The convolutional neural network (CNN) is a class of deep learning neural networks. CNNs represent a huge breakthrough in image recognition. They’re most commonly used to analyze visual imagery and are frequently working behind the scenes in image classification. They can be found at the core of everything from Facebook’s photo tagging to self-driving cars. They’re working hard behind the scenes in everything from healthcare to security. They’re fast and they’re efficient. But how do they work? Image classification is the process of taking an input (like a picture) and outputting a class (like “cat”) or a probability that the input is a particular class (“there’s a 90% probability that this input is a cat”). You can look at a picture and know that you’re looking at a terrible shot of your own face, but how can a computer learn to do that? With a convolutional neural network!
A CNN has
- Convolutional layers
- ReLU layers
- Pooling layers
- A Fully connected layer A classic CNN architecture would look something like this:
Input ->Convolution ->ReLU ->Convolution ->ReLU ->Pooling -> ReLU ->Convolution ->ReLU >Pooling ->Fully Connected
A CNN convolves (not convolutes…) learned features with input data and uses 2D convolutional layers. This means that this type of network is ideal for processing 2D images. Compared to other image classification algorithms, CNNs actually use very little preprocessing. This means that they can learn the filters that have to be hand-made in other algorithms. CNNs can be used in tons of applications from image and video recognition, image classification, and recommender systems to natural language processing and medical image analysis. CNNs have an input layer, and output layer, and hidden layers. The hidden layers usually consist of convolutional layers, ReLU layers, pooling layers, and fully connected layers. Convolutional layers apply a convolution operation to the input. This passes the information on to the next layer. Pooling combines the outputs of clusters of neurons into a single neuron in the next layer. Fully connected layers connect every neuron in one layer to every neuron in the next layer. In a convolutional layer, neurons only receive input from a subarea of the previous layer. In a fully connected layer, each neuron receives input from every element of the previous layer. A CNN works by extracting features from images. This eliminates the need for manual feature extraction. The features are not trained! They’re learned while the network trains on a set of images. This makes deep learning models extremely accurate for computer vision tasks. CNNs learn feature detection through tens or hundreds of hidden layers. Each layer increases the complexity of the learned features.

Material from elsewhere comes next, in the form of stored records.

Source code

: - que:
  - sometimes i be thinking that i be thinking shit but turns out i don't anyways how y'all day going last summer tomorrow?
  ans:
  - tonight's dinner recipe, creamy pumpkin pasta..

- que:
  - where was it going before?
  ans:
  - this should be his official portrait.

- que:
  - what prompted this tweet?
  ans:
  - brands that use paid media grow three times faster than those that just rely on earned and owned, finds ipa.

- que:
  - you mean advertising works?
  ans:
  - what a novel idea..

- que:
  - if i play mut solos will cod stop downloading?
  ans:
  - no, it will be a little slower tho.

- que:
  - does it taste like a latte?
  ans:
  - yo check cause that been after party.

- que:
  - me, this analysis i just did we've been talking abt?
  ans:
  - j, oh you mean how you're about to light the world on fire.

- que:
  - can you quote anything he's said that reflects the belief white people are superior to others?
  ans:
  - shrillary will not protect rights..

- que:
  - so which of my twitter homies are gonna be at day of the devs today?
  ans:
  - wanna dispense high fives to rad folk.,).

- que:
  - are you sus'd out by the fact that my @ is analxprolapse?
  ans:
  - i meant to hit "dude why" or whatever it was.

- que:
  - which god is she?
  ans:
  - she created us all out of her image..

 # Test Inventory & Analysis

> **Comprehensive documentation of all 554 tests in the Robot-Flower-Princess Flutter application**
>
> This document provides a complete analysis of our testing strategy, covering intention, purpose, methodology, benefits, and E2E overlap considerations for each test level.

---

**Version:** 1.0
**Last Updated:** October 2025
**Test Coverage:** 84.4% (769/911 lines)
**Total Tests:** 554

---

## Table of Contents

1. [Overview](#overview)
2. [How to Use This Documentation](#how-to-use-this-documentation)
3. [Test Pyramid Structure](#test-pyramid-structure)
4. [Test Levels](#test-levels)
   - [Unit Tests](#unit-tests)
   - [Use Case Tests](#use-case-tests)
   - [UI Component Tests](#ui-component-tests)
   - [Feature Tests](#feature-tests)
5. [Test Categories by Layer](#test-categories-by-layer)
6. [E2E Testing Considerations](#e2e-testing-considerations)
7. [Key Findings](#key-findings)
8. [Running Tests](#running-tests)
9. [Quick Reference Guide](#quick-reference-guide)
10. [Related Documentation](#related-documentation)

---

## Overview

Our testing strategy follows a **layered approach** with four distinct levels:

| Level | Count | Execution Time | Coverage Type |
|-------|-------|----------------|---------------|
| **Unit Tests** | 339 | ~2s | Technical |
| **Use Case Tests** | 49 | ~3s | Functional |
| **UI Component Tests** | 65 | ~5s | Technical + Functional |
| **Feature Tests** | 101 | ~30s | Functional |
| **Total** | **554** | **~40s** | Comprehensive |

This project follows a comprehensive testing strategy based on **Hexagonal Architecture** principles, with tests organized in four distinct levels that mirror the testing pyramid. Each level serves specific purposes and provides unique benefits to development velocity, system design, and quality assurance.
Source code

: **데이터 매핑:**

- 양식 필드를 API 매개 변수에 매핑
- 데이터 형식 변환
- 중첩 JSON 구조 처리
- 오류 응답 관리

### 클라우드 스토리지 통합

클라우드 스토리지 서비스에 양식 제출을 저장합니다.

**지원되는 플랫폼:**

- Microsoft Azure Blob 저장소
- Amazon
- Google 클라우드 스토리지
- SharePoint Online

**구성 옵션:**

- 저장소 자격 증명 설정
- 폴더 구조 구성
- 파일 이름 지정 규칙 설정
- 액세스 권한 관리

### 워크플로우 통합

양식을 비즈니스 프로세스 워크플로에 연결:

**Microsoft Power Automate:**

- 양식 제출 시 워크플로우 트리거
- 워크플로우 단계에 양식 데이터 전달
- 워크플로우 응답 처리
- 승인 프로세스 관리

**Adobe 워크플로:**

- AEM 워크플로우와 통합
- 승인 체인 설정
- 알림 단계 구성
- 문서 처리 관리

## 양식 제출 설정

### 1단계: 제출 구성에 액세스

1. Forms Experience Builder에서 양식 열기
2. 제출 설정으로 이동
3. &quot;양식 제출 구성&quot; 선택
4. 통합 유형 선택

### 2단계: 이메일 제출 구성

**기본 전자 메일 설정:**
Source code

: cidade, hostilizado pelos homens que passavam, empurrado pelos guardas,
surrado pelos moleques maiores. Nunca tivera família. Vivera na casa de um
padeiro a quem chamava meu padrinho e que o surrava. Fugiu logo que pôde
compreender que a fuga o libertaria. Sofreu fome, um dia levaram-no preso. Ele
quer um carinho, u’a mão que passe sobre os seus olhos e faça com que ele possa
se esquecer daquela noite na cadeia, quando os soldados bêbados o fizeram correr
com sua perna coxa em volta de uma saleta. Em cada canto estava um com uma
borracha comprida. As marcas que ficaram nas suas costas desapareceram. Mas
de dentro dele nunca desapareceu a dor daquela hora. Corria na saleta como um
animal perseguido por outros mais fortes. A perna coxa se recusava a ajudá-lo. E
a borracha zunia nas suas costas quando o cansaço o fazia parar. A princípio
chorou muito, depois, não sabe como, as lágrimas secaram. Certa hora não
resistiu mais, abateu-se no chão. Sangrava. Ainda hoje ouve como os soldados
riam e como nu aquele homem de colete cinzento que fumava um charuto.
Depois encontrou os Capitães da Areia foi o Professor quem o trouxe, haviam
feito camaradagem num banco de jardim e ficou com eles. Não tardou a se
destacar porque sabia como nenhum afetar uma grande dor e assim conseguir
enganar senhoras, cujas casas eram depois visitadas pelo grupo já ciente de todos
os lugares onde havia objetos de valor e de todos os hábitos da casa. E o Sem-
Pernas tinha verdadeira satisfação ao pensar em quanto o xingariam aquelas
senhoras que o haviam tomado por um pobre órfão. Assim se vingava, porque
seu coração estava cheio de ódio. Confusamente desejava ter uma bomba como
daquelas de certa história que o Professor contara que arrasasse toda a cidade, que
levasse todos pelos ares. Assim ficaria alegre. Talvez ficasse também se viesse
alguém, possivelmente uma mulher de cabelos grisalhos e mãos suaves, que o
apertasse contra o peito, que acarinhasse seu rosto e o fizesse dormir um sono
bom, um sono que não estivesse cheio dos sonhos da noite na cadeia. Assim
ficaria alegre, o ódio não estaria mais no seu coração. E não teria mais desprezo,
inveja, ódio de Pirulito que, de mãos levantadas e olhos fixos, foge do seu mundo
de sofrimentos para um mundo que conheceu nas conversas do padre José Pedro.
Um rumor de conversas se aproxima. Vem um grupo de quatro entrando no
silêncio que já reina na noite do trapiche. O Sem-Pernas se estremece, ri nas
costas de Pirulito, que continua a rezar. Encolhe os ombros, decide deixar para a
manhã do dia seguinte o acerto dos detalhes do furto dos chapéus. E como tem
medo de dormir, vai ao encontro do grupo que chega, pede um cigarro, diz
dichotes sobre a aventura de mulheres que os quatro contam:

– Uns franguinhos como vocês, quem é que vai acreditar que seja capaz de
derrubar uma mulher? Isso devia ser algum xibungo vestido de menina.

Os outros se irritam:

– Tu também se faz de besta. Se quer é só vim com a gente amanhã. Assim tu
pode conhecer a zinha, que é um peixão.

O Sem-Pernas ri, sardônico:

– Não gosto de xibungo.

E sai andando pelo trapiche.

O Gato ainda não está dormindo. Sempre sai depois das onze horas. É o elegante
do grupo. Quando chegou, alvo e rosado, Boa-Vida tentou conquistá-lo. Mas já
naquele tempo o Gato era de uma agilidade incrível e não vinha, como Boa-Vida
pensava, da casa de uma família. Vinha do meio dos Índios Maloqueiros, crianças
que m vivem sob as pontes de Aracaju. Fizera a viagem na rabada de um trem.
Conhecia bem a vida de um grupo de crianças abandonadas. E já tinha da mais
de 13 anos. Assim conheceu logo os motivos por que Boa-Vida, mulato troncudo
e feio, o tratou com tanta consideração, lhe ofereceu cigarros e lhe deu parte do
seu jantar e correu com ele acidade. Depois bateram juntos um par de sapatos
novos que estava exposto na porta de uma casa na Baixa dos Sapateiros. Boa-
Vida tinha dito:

- starts with an input image
- applies many different filters to it to create a feature map applies a ReLU function to increase non-linearity applies a pooling layer to each feature map
- Flattens the pooled images into one long vector.
- Inputs the vector into a fully connected artificial neural network.
- Processes the features through the network. The final fully connected layer provides the “voting” of the classes that we’re after.
- Trains through forward propagation and backpropagation for many, many epochs. This repeats until we have a well-defined neural network with trained weights and feature detectors.